### Data records
++++++++++
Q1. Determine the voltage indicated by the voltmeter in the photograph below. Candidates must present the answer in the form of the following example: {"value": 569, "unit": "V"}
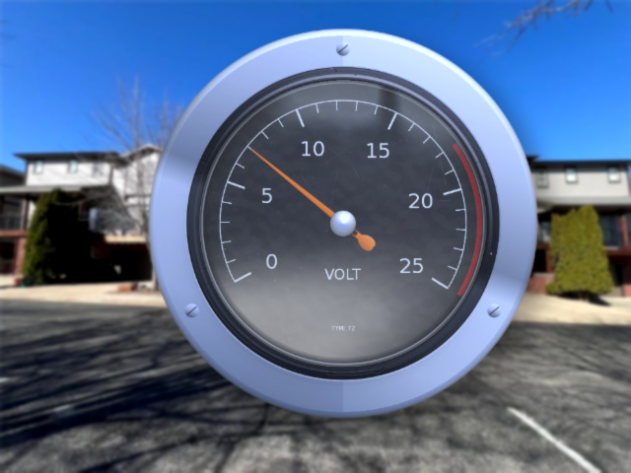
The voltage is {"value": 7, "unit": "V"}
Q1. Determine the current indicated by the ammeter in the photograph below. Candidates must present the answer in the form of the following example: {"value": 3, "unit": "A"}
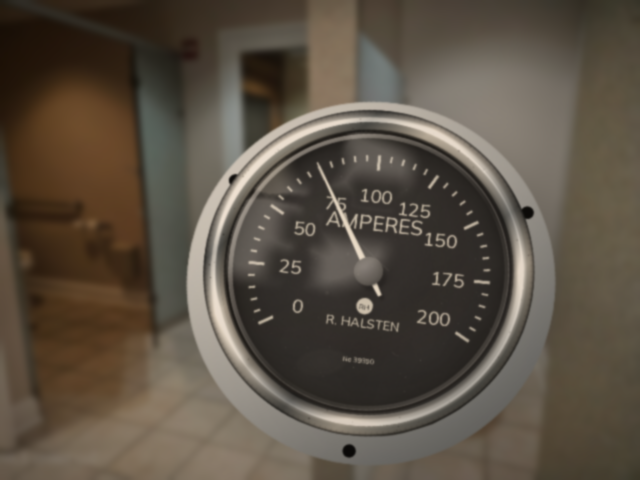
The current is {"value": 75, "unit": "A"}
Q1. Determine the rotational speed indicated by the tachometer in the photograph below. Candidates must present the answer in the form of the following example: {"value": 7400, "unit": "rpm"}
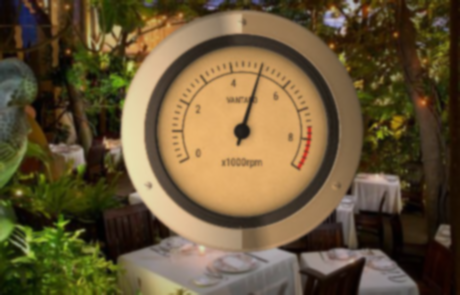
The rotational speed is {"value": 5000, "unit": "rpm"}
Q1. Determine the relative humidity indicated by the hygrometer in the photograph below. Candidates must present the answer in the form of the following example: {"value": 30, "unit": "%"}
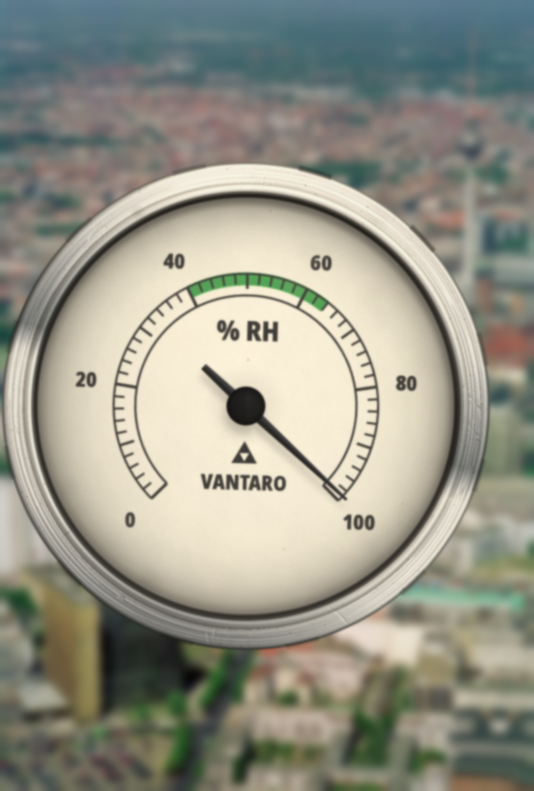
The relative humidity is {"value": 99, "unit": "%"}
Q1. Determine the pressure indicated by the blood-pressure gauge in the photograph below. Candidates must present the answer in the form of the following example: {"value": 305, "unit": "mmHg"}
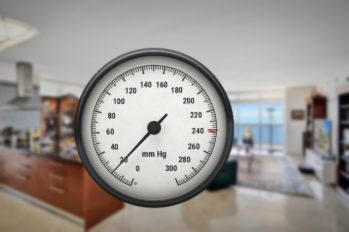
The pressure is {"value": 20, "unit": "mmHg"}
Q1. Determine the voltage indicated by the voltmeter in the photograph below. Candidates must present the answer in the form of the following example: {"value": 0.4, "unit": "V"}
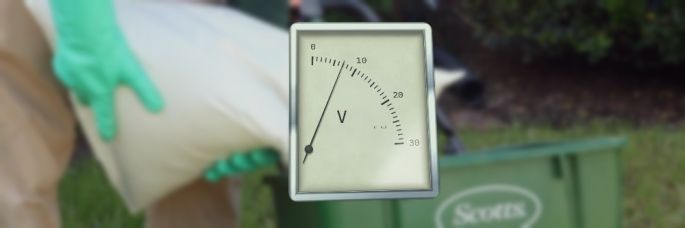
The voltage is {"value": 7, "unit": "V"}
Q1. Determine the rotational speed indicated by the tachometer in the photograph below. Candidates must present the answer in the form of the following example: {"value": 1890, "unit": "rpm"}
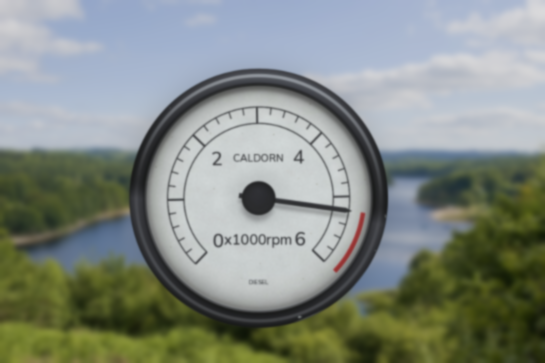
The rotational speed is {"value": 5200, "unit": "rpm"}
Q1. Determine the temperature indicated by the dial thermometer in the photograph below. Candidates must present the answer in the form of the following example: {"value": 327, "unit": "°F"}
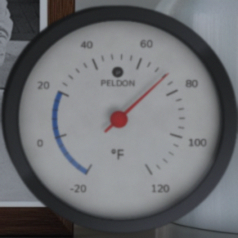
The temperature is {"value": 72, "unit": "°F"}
++++++++++
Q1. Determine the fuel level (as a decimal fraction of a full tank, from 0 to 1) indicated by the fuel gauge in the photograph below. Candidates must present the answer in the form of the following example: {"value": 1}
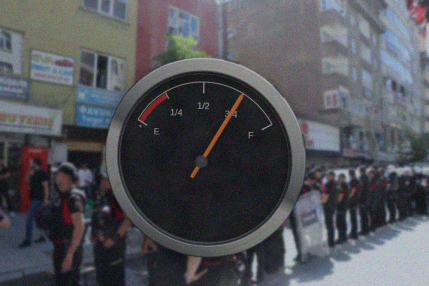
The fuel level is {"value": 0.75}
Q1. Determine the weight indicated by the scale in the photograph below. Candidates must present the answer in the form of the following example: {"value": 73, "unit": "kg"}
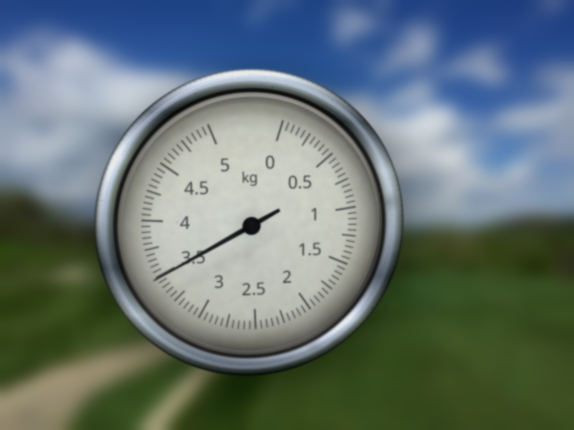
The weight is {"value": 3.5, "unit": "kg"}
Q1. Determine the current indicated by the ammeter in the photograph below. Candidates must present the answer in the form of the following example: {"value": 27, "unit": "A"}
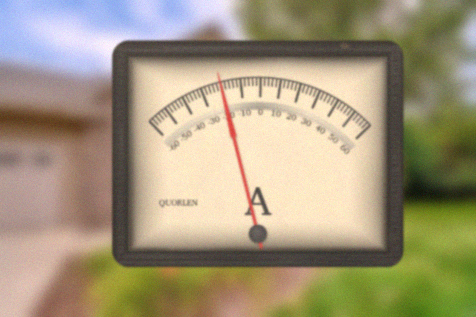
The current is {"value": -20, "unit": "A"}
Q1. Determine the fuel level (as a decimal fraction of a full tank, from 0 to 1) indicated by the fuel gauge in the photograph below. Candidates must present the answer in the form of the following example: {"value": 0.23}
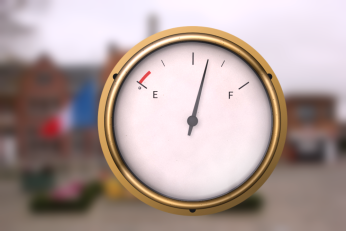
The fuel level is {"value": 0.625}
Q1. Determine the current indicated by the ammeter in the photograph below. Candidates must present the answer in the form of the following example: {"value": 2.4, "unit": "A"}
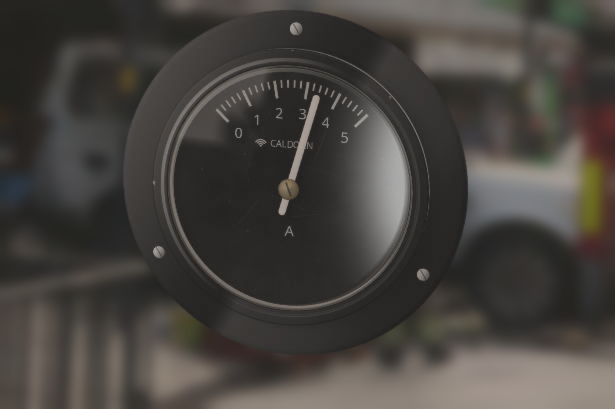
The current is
++++++++++
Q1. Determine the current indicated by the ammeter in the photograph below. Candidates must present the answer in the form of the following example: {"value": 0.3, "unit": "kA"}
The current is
++++++++++
### Work request
Copy the lines above word for word, starting with the line containing "Q1. Determine the pressure" and continuing through the line containing "The pressure is". Leave the pictures out of your copy.

### Solution to the exercise
Q1. Determine the pressure indicated by the blood-pressure gauge in the photograph below. Candidates must present the answer in the form of the following example: {"value": 305, "unit": "mmHg"}
The pressure is {"value": 20, "unit": "mmHg"}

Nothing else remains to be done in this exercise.